It has been a very tough time for ASX lithium shares in recent weeks.
Due to sharp declines in the price of the battery-making ingredient (as forewarned here), investors have been hitting the sell button in a panic.
While this is disappointing, some analysts believe that it could have created a compelling buying opportunity for patient investors.
For example, listed below are three ASX lithium shares that have just been tipped to rise over 40% from current levels. Here's what you need to know:
Allkem Ltd (ASX: AKE)
Analysts at Morgans are feeling very bullish about this lithium miner following recent weakness. They have an add rating and a $15.30 price target on its shares, which suggests an upside of 43% from current levels.
Pilbara Minerals Ltd (ASX: PLS)
Another ASX lithium share that Morgans has spoken positively about this week is Pilbara Minerals. The broker has an add rating and a $5.60 price target on its shares, which also implies a potential upside of 43% for investors.

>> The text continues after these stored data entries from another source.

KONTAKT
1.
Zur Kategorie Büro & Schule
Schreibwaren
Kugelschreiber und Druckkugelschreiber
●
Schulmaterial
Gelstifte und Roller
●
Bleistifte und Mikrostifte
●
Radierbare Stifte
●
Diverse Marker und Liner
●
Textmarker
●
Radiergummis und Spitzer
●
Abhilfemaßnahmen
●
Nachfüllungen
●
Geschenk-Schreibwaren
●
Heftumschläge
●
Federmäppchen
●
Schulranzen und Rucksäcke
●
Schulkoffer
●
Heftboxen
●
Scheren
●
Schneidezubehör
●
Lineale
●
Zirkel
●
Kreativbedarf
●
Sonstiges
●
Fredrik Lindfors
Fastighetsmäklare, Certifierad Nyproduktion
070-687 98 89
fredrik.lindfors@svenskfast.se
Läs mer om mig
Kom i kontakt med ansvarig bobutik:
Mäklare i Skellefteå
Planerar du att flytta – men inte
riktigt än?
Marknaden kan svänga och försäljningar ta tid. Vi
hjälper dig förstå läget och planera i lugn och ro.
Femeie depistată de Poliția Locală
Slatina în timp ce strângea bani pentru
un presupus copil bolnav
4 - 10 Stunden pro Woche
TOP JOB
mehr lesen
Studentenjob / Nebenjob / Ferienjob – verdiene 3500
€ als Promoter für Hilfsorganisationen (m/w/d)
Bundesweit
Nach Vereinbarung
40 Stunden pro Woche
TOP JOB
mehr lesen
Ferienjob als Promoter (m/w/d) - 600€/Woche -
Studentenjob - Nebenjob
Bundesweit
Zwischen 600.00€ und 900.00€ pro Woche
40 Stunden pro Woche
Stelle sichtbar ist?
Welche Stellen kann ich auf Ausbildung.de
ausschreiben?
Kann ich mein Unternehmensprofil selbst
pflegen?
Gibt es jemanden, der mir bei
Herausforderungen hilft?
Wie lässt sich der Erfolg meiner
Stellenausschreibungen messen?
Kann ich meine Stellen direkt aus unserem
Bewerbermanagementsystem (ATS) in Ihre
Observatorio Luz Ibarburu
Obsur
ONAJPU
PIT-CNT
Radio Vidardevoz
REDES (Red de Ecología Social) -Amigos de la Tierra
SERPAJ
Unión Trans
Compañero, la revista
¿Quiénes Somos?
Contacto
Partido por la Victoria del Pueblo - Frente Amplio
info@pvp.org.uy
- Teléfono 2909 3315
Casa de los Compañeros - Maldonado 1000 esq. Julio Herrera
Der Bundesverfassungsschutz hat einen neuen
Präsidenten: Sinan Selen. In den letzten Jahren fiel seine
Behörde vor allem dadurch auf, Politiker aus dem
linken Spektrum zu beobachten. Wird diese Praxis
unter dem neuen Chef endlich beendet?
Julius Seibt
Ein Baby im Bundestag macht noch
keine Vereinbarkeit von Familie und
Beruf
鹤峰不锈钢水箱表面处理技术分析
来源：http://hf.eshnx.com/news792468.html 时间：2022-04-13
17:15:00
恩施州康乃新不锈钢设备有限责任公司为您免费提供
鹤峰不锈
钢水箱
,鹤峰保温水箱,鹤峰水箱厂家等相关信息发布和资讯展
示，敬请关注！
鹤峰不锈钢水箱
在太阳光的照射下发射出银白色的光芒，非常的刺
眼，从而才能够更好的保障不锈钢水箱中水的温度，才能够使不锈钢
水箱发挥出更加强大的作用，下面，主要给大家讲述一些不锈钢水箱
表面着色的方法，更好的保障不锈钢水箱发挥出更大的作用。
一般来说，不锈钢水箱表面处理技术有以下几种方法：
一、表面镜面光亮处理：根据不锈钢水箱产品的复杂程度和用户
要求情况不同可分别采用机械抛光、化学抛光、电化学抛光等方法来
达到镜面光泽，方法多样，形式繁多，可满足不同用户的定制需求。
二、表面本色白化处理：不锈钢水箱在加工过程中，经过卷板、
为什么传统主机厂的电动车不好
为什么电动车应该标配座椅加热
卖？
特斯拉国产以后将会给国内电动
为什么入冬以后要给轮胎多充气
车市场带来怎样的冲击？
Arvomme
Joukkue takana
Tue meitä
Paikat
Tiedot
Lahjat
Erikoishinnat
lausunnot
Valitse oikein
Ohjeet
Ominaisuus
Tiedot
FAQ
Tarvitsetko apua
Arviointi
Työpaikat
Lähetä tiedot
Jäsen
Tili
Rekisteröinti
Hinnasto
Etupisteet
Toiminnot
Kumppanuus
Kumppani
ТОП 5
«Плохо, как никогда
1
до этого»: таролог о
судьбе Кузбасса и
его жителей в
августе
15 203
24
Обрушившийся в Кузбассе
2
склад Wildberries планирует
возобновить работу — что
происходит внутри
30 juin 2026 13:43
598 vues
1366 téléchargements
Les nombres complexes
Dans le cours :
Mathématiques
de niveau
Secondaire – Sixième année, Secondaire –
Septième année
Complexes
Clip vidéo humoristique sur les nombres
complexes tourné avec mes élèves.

Commenting on Allkem and Pilbara Minerals, the broker said:
Despite continued growth in EV production, lithium prices continue to weaken since the July – August period with spot Chinese prices falling the most. This has impacted the share prices of key pure play producers like PLS and AKE with both stocks declining over the same time frame.
We continue to see value in PLS and AKE with the capability to produce attractive cash flow even at more moderate lithium price levels.
Core Lithium Ltd (ASX: CXO)
Macquarie remains positive on lithium and sees a huge upside in the Core Lithium share price. The broker currently has an outperform rating and 65 cents price target on the ASX lithium share. Based on the latest Core Lithium share price of 35 cents, this implies a potential return of approximately 86% for investors.
It is also worth noting that the broker believes a maiden dividend isn't too far away. It has pencilled in a 2.2 cents per share dividend in FY 2025, which equates to a 6.3% yield.